====== ARTIGO
Desmistificando o bolsonarismo dos últimos dias

Desmistificando o bolsonarismo dos últimos dias

 

Há dois mitos em circulação sobre os últimos bolsonaristas que não aceitam que o seu candidato, líder e guru espiritual, derrotado nas urnas em outubro, seja despejado da Presidência da República, por vontade da maioria do povo brasileiro, em janeiro de 2023.

O primeiro mito reza, conforme enunciou um influente membro da seita esta semana, que “aqueles que acham que as pessoas estão nas ruas por Bolsonaro, não entenderam nada”. Nessa versão das coisas, os revoltosos estão ali não em defesa de uma pessoa, o seu Messias, mas de uma causa e dos valores que a constituem. Uma coisa nobre, em suma.

O segundo mito diz que tanto os que fecham rodovias quanto os que abraçam quartéis são pessoas abnegadas e amantes da pátria, e que ali estão apenas em um protesto construtivo e democrático em defesa do que acreditam. E se o ato é pela democracia, como disse Carlos Bolsonaro, é um ato democrático.

Magno Malta, por sua vez, chegou a exibir a foto de uma velhinha, miúda e concentrada, agarrada a uma enorme Bíblia, em uma manifestação dos que pedem golpe militar, para demonstrar que ali há virtude e autenticidade e não uma ameaça à democracia. Seriam pessoas boazinhas e de boa-fé, em suma, mas vilipendiadas pela mídia maligna e pelo TSE.

Alguns analistas e jornalistas chegam mesmo a comprar essas histórias, inteiras ou pela metade, e se esforçam para cravar uma distinção entre, de um lado, as intenções maliciosas do alto bolsonarismo, composto por revolucionários de ar condicionado, de condomínios da Flórida e de camarotes no Catar, e, do outro, a massa manipulada, bruta com frequência, patética quase sempre, que toma chuva, atraca-se a caminhões em movimento e implora por um golpe militar.

Os filhos de Bolsonaro, Zambelli e Constantino são imperdoáveis incitadores de uma sedição contra o regime democrático, enquanto os que reivindicam um golpe de Estado seriam uns coitados, fanatizados pelos espertalhões que se beneficiam desse estado de coisas.

Mas nem uma coisa nem outra é verdadeira.

Primeiro porque é personalismo, sim. As pessoas estão nas ruas por Bolsonaro, como estiveram por Jim Jones, Osho e mais uma dúzia de gurus na história. Como outras multidões em outras circunstâncias estiveram nas ruas e na chuva por Chávez, Fidel, Kim Jong-Ill, Mussolini ou Trump. Estão nas ruas pelo que Bolsonaro representa para elas e pelo que o bolsonarismo lhes ensinou que são os valores supremos da existência. Como aconteceu na história toda vez que líderes carismáticos, do bem ou do mal, radicalizaram as massas que se vinculavam pessoalmente a eles.

Na verdade, o lema “As pessoas não estão nas ruas por Bolsonaro” é o novo “Não é por 20 centavos”, lembram? Depois disso vem a mesma adversativa: “mas para consertar o Brasil”. A verdade, contudo, escapa antes da conjunção, e vem negada, recalcada, mas vem. É por Bolsonaro, sim, ele é a causa e o princípio pelo qual lutam.

Segundo, é verdade que pagam um preço pessoal alto os protestantes que estão há um mês transtornando a vida de quem precisa usar as rodovias brasileiros porque a sua vida está transtornada por causa da derrota eleitoral de Bolsonaro. Ou os que estão acampados à volta de quartéis.
============
▶ [INSTRUÇÕES]: Continue o artigo sobre os bolsonaristas que protestam após a derrota eleitoral, começando logo depois da última frase apresentada. As linhas que vêm a seguir não precisam ser consultadas.
====== MATERIAL
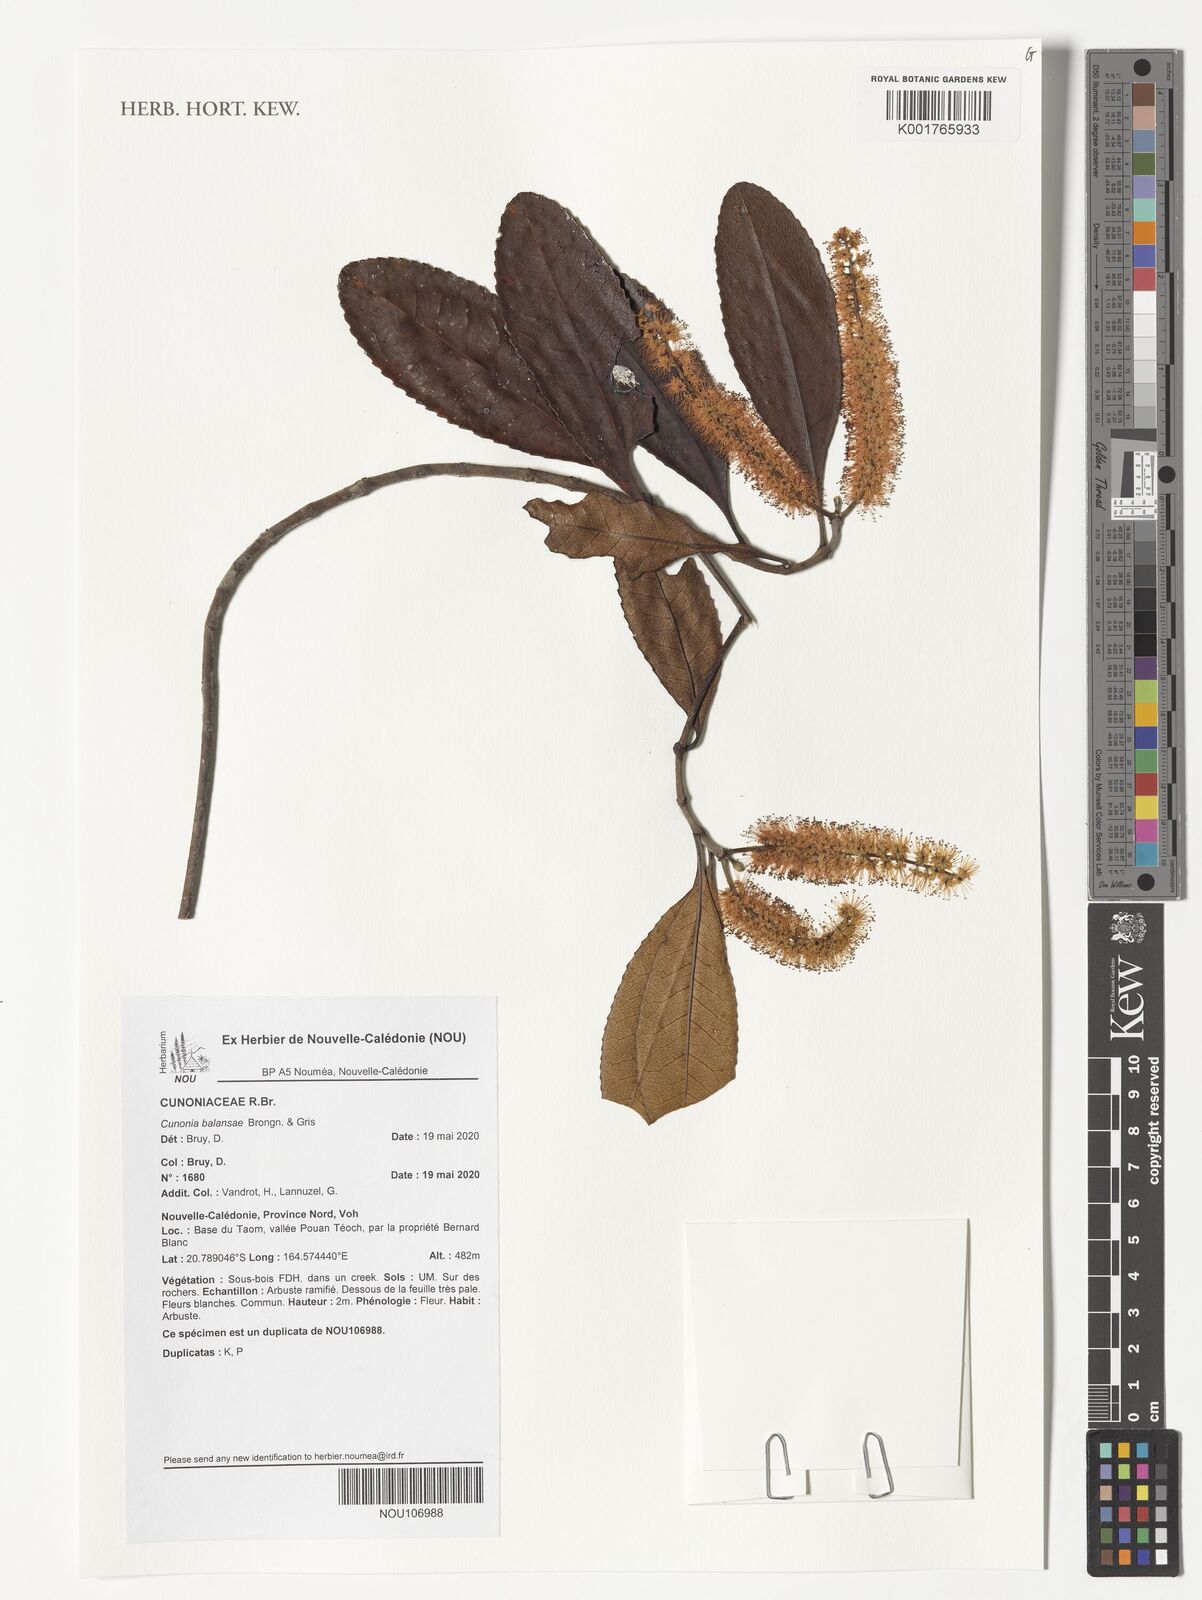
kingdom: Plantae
============
▶ [RESPOSTA]:
Vimos esses relatos de sacrifícios feitos nos desabafos publicados quando alguns se revoltaram com as imagens de Eduardo Bolsonaro desfrutando as delícias da Copa do Mundo em contraste com as privações e perdas dos amotinados em vigília permanente. Houve quem se queixasse de ter sido deixado pelas esposas, de ter perdido emprego e de ter contraído dívidas, tudo em nome de uma causa.

Notem, contudo, que o “testemunho do sacrifício feito” faz parte da experiência religiosa ou de comunidades de crentes muito coesas. Serve tanto para provar que “a nossa causa é mais importante que nossa vida” (daí a valorização do martírio), quanto para demonstrar como somos membros abnegados de uma determinada comunidade, merecendo, portanto, o reconhecimento e o afeto do grupo.

Em suma, os últimos bolsonaristas radicais são abnegados, sim, mas todo fanático é generoso e abnegado com a sua causa. Não há gente mais altruísta, mais disposta a qualquer sacrifício, do que membros de fanbase de celebridades, fanáticos religiosos, étnicos ou políticos e, é bom que se diga, terroristas. Esses, sim, matam e morrem por uma causa.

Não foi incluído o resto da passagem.